Je n'entends pas non plus « radical » par « radicalement simplifié » comme une hyperbole : pour le moment, la majeure partie des pairs indie, pop et rock de ce groupe tendent vers le maximalisme sonore, l'impressionnisme brumeux, les tons synthétiques vitreux, les arrangements orchestraux baroques. , et d'innombrables autres façons de construire des façades stylisées autour de bonnes vieilles chansons traditionalistes.Swing Lo Magellanparvient à venir de la direction opposée : le groupe a développé une telle réserve de techniques étranges qu'il peut écrire des chansons « simples », les enregistrer avec une pureté épurée, tout en conservant un son envoûtant et délicat. Un morceau aura le chant de Longstreth avec quelque chose comme le phrasé régulier et facile à retenir des chansons folkloriques, sur des accords de piano sans fioritures, et portera toujours quelque chose de noueux et de dévié à l'intérieur ; un autre sera composé d'enchevêtrements complexes et imbriqués, mais donnera le sentiment, plus fort que jamais avec ce groupe, que les sons que vous entendez se dirigent vers un endroit particulier.
Longstreth a déclaré que l'album était moins axé sur le concept que certains de ses prédécesseurs, mais il faut se demander si cela, tout comme la simplicité des chansons, pourrait être un jugement très relatif.

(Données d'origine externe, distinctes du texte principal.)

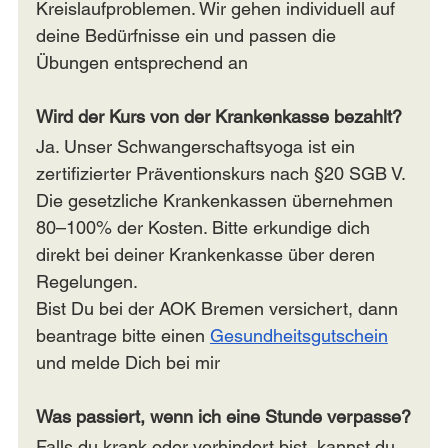
Kreislaufproblemen. Wir gehen individuell auf 
deine Bedürfnisse ein und passen die 
Übungen entsprechend an
Wird der Kurs von der Krankenkasse bezahlt?
Ja. Unser Schwangerschaftsyoga ist ein 
zertifizierter Präventionskurs nach §20 SGB V. 
Die gesetzliche Krankenkassen übernehmen 
80–100% der Kosten. Bitte erkundige dich 
direkt bei deiner Krankenkasse über deren 
Regelungen.
Bist Du bei der AOK Bremen versichert, dann 
beantrage bitte einen 
Gesundheitsgutschein
und melde Dich bei mir
Was passiert, wenn ich eine Stunde verpasse?
Falls du krank oder verhindert bist, kannst du 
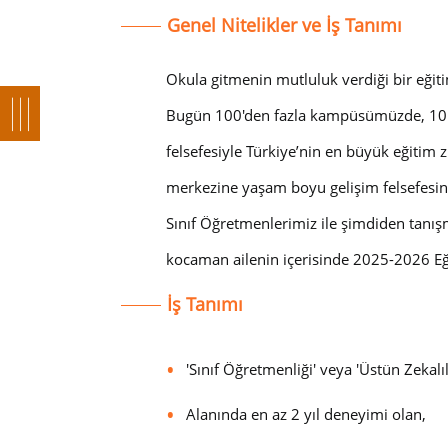
Genel Nitelikler ve İş Tanımı
Okula gitmenin mutluluk verdiği bir eğit
Bugün 100'den fazla kampüsümüzde, 10
felsefesiyle Türkiye’nin en büyük eğitim 
merkezine yaşam boyu gelişim felsefesini
Sınıf Öğretmenlerimiz ile şimdiden tanışm
kocaman ailenin içerisinde 2025-2026 Eğ
İş Tanımı
'
Sınıf Öğretmenliği
' veya '
Üstün Zekalı
Alanında en az 2 yıl deneyimi olan,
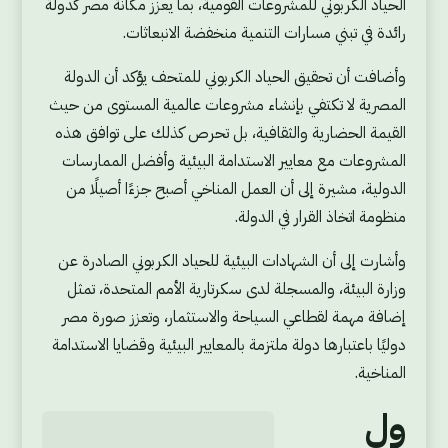
الحياد الكربوني للمشروعات القومية، بما يعزز مكانة مصر كدولة
رائدة في تبني مسارات التنمية منخفضة الانبعاثات.
وأضافت أن تحقيق الحياد الكربوني للمتحف يؤكد أن الدولة
المصرية لا تكتفي بإنشاء مشروعات عالمية المستوى من حيث
القيمة الحضارية والثقافية، بل تحرص كذلك على توافق هذه
المشروعات مع معايير الاستدامة البيئية وأفضل الممارسات
الدولية، مشيرة إلى أن العمل المناخي أصبح جزءًا أصيلًا من
منظومة اتخاذ القرار في الدولة.
وأشارت إلى أن الشهادات البيئية للحياد الكربوني الصادرة عن
وزارة البيئة، والمسجلة لدى سكرتارية الأمم المتحدة، تمثل
إضافة مهمة لقطاعي السياحة والاستثمار، وتعزز صورة مصر
دوليًا باعتبارها دولة ملتزمة بالمعايير البيئية وقضايا الاستدامة
المناخية.
ول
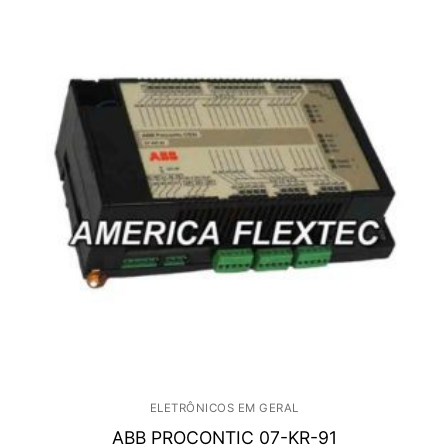
ELETRÔNICOS EM GERAL
ABB PROCONTIC 07-KR-91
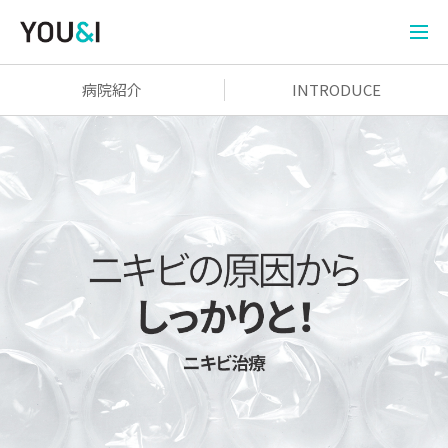
病院紹介
INTRODUCE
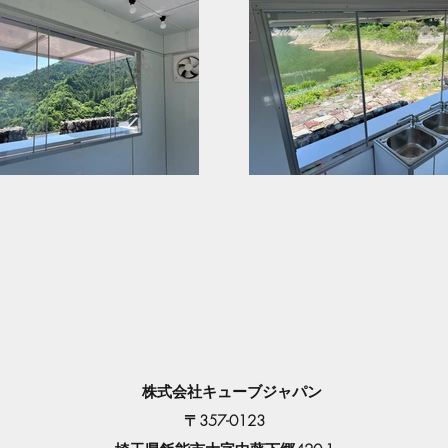
​ 株式会社キューブジャパン
〒357-0123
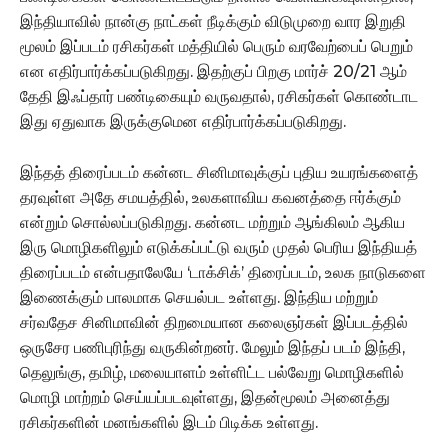
இந்தியாவில் நான்கு நாட்கள் நீடிக்கும் விடுமுறை வார இறுதி
மூலம் இப்படம் ரசிகர்கள் மத்தியில் பெரும் வரவேற்பைப் பெறும்
என எதிர்பார்க்கப்படுகிறது. இதற்குப் பிறகு மார்ச் 20/21 ஆம்
தேதி இஃப்தார் பண்டிகையும் வருவதால், ரசிகர்கள் கொண்டாட
இது ஏதுவாக இருக்குமென எதிர்பார்க்கப்படுகிறது.
இந்தத் திரைப்படம் கன்னட சினிமாவுக்குப் புதிய உயரங்களைத்
தரவுள்ள அதே சமயத்தில், உலகளாவிய கவனத்தை ஈர்க்கும்
என்றும் சொல்லப்படுகிறது. கன்னட மற்றும் ஆங்கிலம் ஆகிய
இரு மொழிகளிலும் எடுக்கப்பட்டு வரும் முதல் பெரிய இந்தியத்
திரைப்படம் என்பதாலேயே ‘டாக்சிக்’ திரைப்படம், உலக நாடுகளை
இணைக்கும் பாலமாக செயல்பட உள்ளது. இந்திய மற்றும்
சர்வதேச சினிமாவின் திறமையான கலைஞர்கள் இப்படத்தில்
ஒருசேர பணிபுரிந்து வருகின்றனர். மேலும் இந்தப் படம் இந்தி,
தெலுங்கு, தமிழ், மலையாளம் உள்ளிட்ட பல்வேறு மொழிகளில்
மொழி மாற்றம் செய்யப்படவுள்ளது, இதன்மூலம் அனைத்து
ரசிகர்களின் மனங்களில் இடம் பிடிக்க உள்ளது.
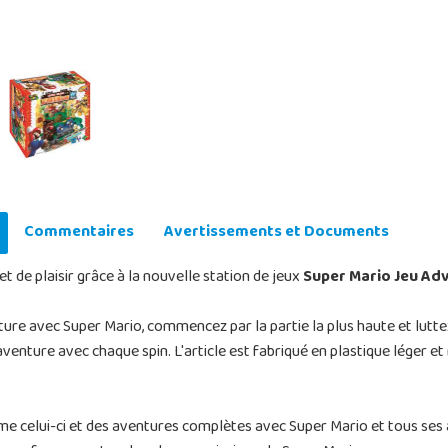
Commentaires
Avertissements et Documents
 de plaisir grâce à la nouvelle station de jeux
Super Mario Jeu Ad
ture avec Super Mario, commencez par la partie la plus haute et lut
venture avec chaque spin. L'article est fabriqué en plastique léger et r
e celui-ci et des aventures complètes avec Super Mario et tous ses a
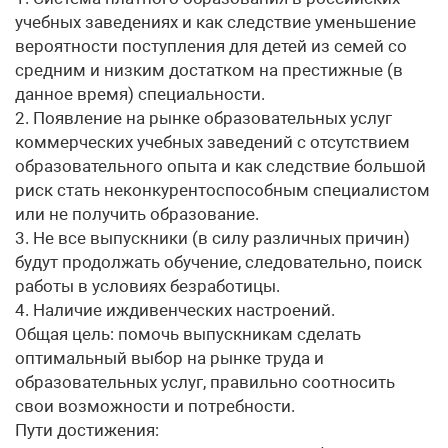
учебных заведениях и как следствие уменьшение
вероятности поступления для детей из семей со
средним и низким достатком на престижные (в
данное время) специальности.
2. Появление на рынке образовательных услуг
коммерческих учебных заведений с отсутствием
образовательного опыта и как следствие большой
риск стать неконкурентоспособным специалистом
или не получить образование.
3. Не все выпускники (в силу различных причин)
будут продолжать обучение, следовательно, поиск
работы в условиях безработицы.
4. Наличие иждивенческих настроений.
Общая цель: помочь выпускникам сделать
оптимальный выбор на рынке труда и
образовательных услуг, правильно соотносить
свои возможности и потребности.
Пути достижения:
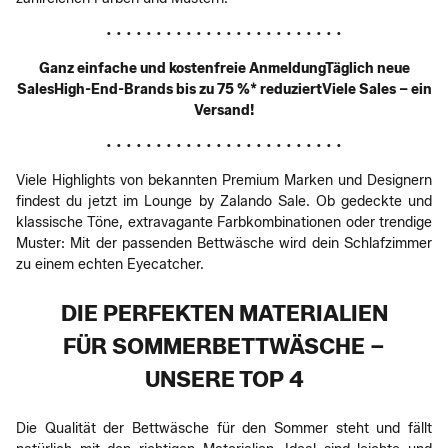
• • • • • • • • • • • • • • • • • • • • • • • •
Ganz einfache und kostenfreie AnmeldungTäglich neue
SalesHigh-End-Brands bis zu 75 %* reduziertViele Sales – ein
Versand!
• • • • • • • • • • • • • • • • • • • • • • • •
Viele Highlights von bekannten Premium Marken und Designern
findest du jetzt im Lounge by Zalando Sale. Ob gedeckte und
klassische Töne, extravagante Farbkombinationen oder trendige
Muster: Mit der passenden Bettwäsche wird dein Schlafzimmer
zu einem echten Eyecatcher.
DIE PERFEKTEN MATERIALIEN
FÜR SOMMERBETTWÄSCHE –
UNSERE TOP 4
Die Qualität der Bettwäsche für den Sommer steht und fällt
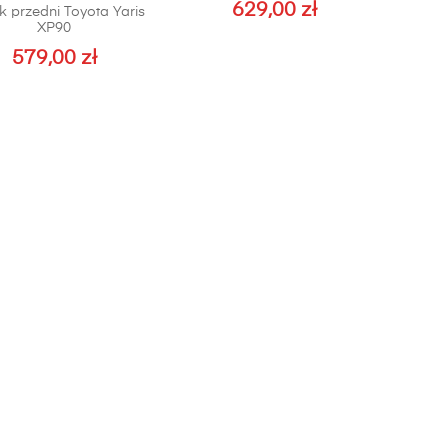
629,00
zł
ik przedni Toyota Yaris
XP90
579,00
zł
Ten
produkt
ma
wiele
wariantów.
Opcje
można
wybrać
na
stronie
produktu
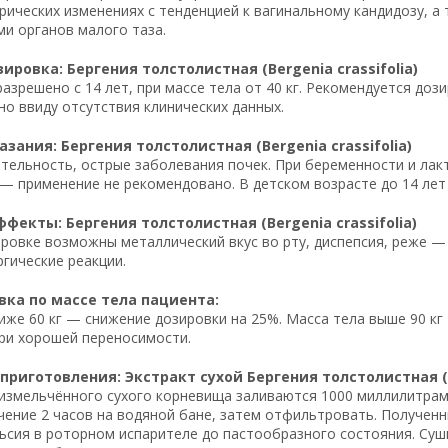
рических изменениях с тенденцией к вагинальному кандидозу, а
и органов малого таза.
ировка: Бергения толстолистная (Bergenia crassifolia)
азрешено с 14 лет, при массе тела от 40 кг. Рекомендуется доз
о ввиду отсутствия клинических данных.
зания: Бергения толстолистная (Bergenia crassifolia)
тельность, острые заболевания почек. При беременности и лак
— применение не рекомендовано. В детском возрасте до 14 лет
фекты: Бергения толстолистная (Bergenia crassifolia)
ровке возможны металлический вкус во рту, диспепсия, реже —
гические реакции.
ка по массе тела пациента:
иже 60 кг — снижение дозировки на 25%. Масса тела выше 90 
при хорошей переносимости.
приготовления: Экстракт сухой Бергения толстолистная (Be
измельчённого сухого корневища заливаются 1000 миллилитрам
чение 2 часов на водяной бане, затем отфильтровать. Полученн
ьсия в роторном испарителе до пастообразного состояния. Суши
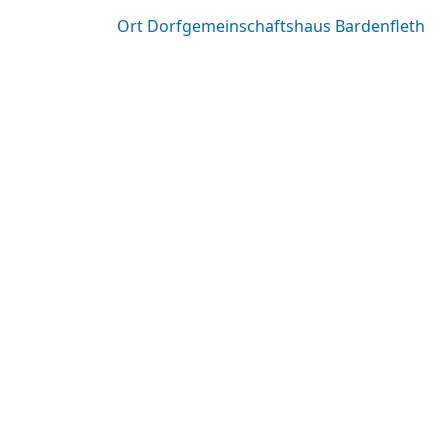
Ort
Dorfgemeinschaftshaus Bardenfleth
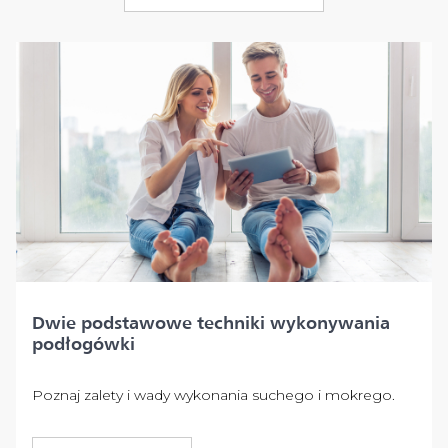
Dwie podstawowe techniki wykonywania
podłogówki
Poznaj zalety i wady wykonania suchego i mokrego.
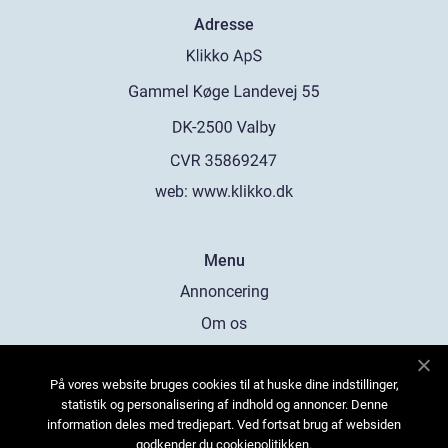
Adresse
web:
www.klikko.dk
Menu
Annoncering
Om os
Cookies
På vores website bruges cookies til at huske dine indstillinger,
Kontakt os
statistik og personalisering af indhold og annoncer. Denne
Sitemap
information deles med tredjepart. Ved fortsat brug af websiden
godkender du cookiepolitikken.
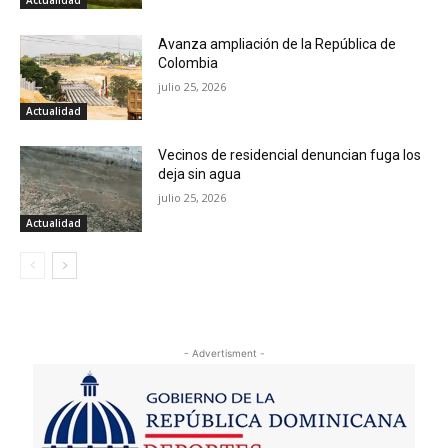
Avanza ampliación de la República de
Colombia
julio 25, 2026
Actualidad
Vecinos de residencial denuncian fuga los
deja sin agua
julio 25, 2026
Actualidad
- Advertisment -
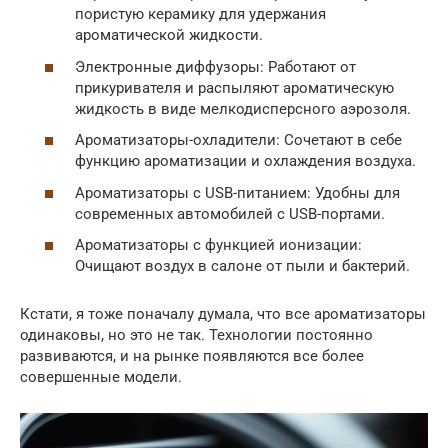
пористую керамику для удержания
ароматической жидкости.
Электронные диффузоры: Работают от
прикуривателя и распыляют ароматическую
жидкость в виде мелкодисперсного аэрозоля.
Ароматизаторы-охладители: Сочетают в себе
функцию ароматизации и охлаждения воздуха.
Ароматизаторы с USB-питанием: Удобны для
современных автомобилей с USB-портами.
Ароматизаторы с функцией ионизации:
Очищают воздух в салоне от пыли и бактерий.
Кстати, я тоже поначалу думала, что все ароматизаторы
одинаковы, но это не так. Технологии постоянно
развиваются, и на рынке появляются все более
совершенные модели.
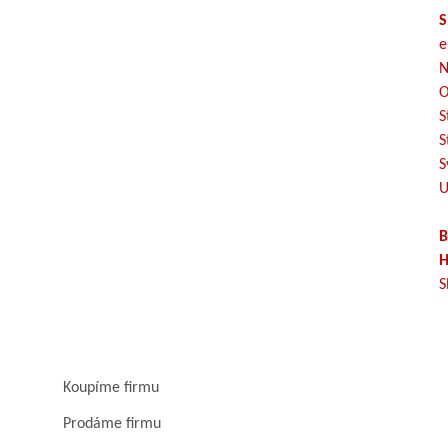
S
e
N
O
S
S
S
U
B
H
S
Koupíme firmu
Prodáme firmu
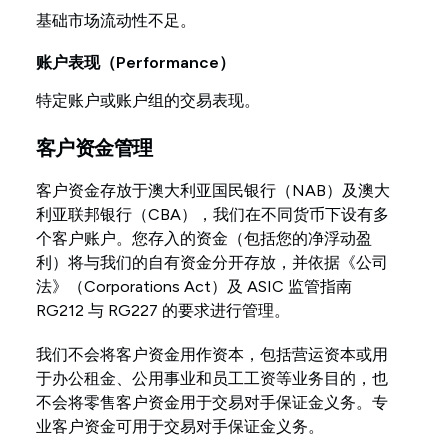
基础市场流动性不足。
账户表现（Performance）
特定账户或账户组的交易表现。
客户资金管理
客户资金存放于澳大利亚国民银行（NAB）及澳大
利亚联邦银行（CBA），我们在不同货币下设有多
个客户账户。您存入的资金（包括您的净浮动盈
利）将与我们的自有资金分开存放，并依据《公司
法》（Corporations Act）及 ASIC 监管指南
RG212 与 RG227 的要求进行管理。
我们不会将客户资金用作资本，包括营运资本或用
于办公租金、公用事业和员工工资等业务目的，也
不会将零售客户资金用于交易对手保证金义务。专
业客户资金可用于交易对手保证金义务。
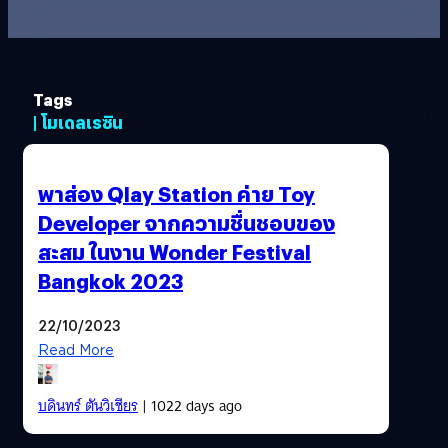
Tags
| โมเดลเรซิน
พาส่อง Qlay Station ค่าย Toy
Developer จากความชื่นชอบของ
สะสม ในงาน Wonder Festival
Bangkok 2023
22/10/2023
Read More
บดินทร์ ตันวิเชียร
| 1022 days ago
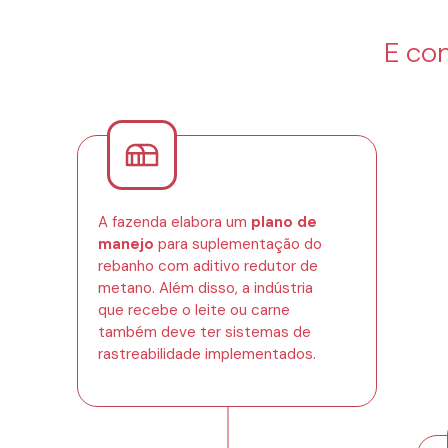
E co
A fazenda elabora um
plano de
manejo
para suplementação do
rebanho com aditivo redutor de
metano. Além disso, a indústria
que recebe o leite ou carne
também deve ter sistemas de
rastreabilidade implementados.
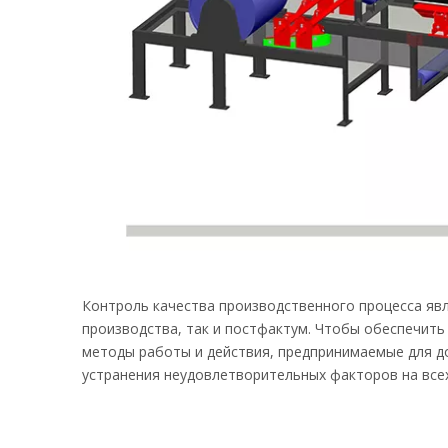
Контроль качества производственного процесса явл
производства, так и постфактум. Чтобы обеспечить
методы работы и действия, предпринимаемые для до
устранения неудовлетворительных факторов на всех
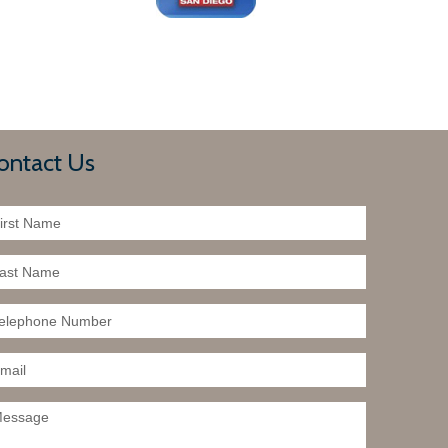
ontact Us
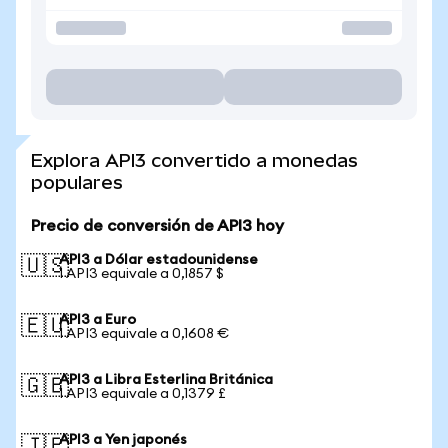
Explora API3 convertido a monedas
populares
Precio de conversión de API3 hoy
API3 a Dólar estadounidense
🇺🇸
1 API3 equivale a 0,1857 $
API3 a Euro
🇪🇺
1 API3 equivale a 0,1608 €
API3 a Libra Esterlina Británica
🇬🇧
1 API3 equivale a 0,1379 £
API3 a Yen japonés
🇯🇵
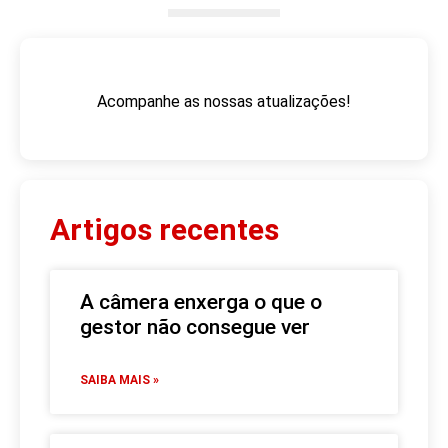
Acompanhe as nossas atualizações!
Artigos recentes
A câmera enxerga o que o
gestor não consegue ver
SAIBA MAIS »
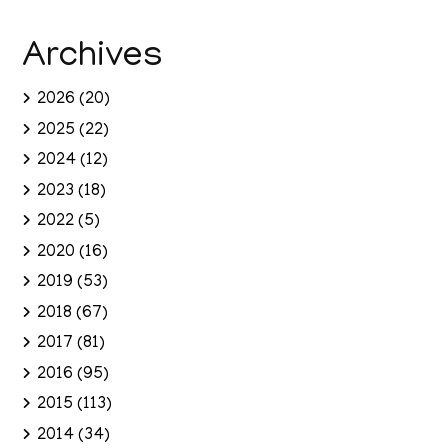
Archives
2026
(20)
2025
(22)
2024
(12)
2023
(18)
2022
(5)
2020
(16)
2019
(53)
2018
(67)
2017
(81)
2016
(95)
2015
(113)
2014
(34)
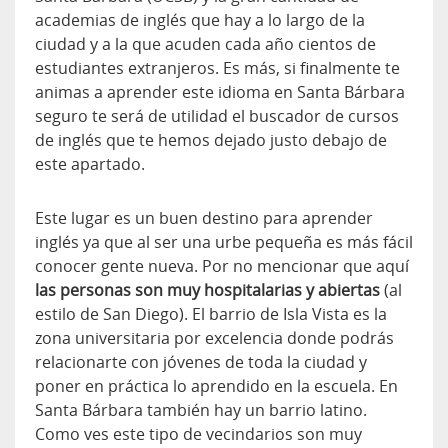
academias de inglés que hay a lo largo de la
ciudad y a la que acuden cada año cientos de
estudiantes extranjeros. Es más, si finalmente te
animas a aprender este idioma en Santa Bárbara
seguro te será de utilidad el buscador de cursos
de inglés que te hemos dejado justo debajo de
este apartado.
Este lugar es un buen destino para aprender
inglés ya que al ser una urbe pequeña es más fácil
conocer gente nueva. Por no mencionar que aquí
las personas son muy hospitalarias y abiertas
(al
estilo de San Diego). El barrio de Isla Vista es la
zona universitaria por excelencia donde podrás
relacionarte con jóvenes de toda la ciudad y
poner en práctica lo aprendido en la escuela. En
Santa Bárbara también hay un barrio latino.
Como ves este tipo de vecindarios son muy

Si un album du catalogue du groupe a quelque chose à dire sur les idées de nature sauvage et de Manifest Destiny, il semblerait que ce soit celui-ci : il existe de nombreuses métaphores construites sur l'aventure vers l'ouest dans l'inconnu, comme l'explorateur portugais du titre - beaucoup une ligne sur les voyages et les quêtesà traverschoses, à la recherche de quelque chose qui n'est pas encore clair. Il contient une touche de musique folk américaine qui évoque des espaces frais et ouverts, jusqu'à l'album le plus proche, « Irresponsible Tune », qui est construit autour d'un jeu de guitare solitaire sur un feu de camp dans la prairie. Il a une qualité tendre et recherchée, qui le place parmi les albums les plus beaux de l'année jusqu'à présent. Mais la recherche de la qualité est une chose amusante. Pour la plupart des auditeurs, il s’agit d’un groupe en quête de découverte ; c'est un groupe qui arrive lentement vers le centre, apportant avec lui beaucoup d'idées captivantes aiguisées quelque part dans l'arrière-pays.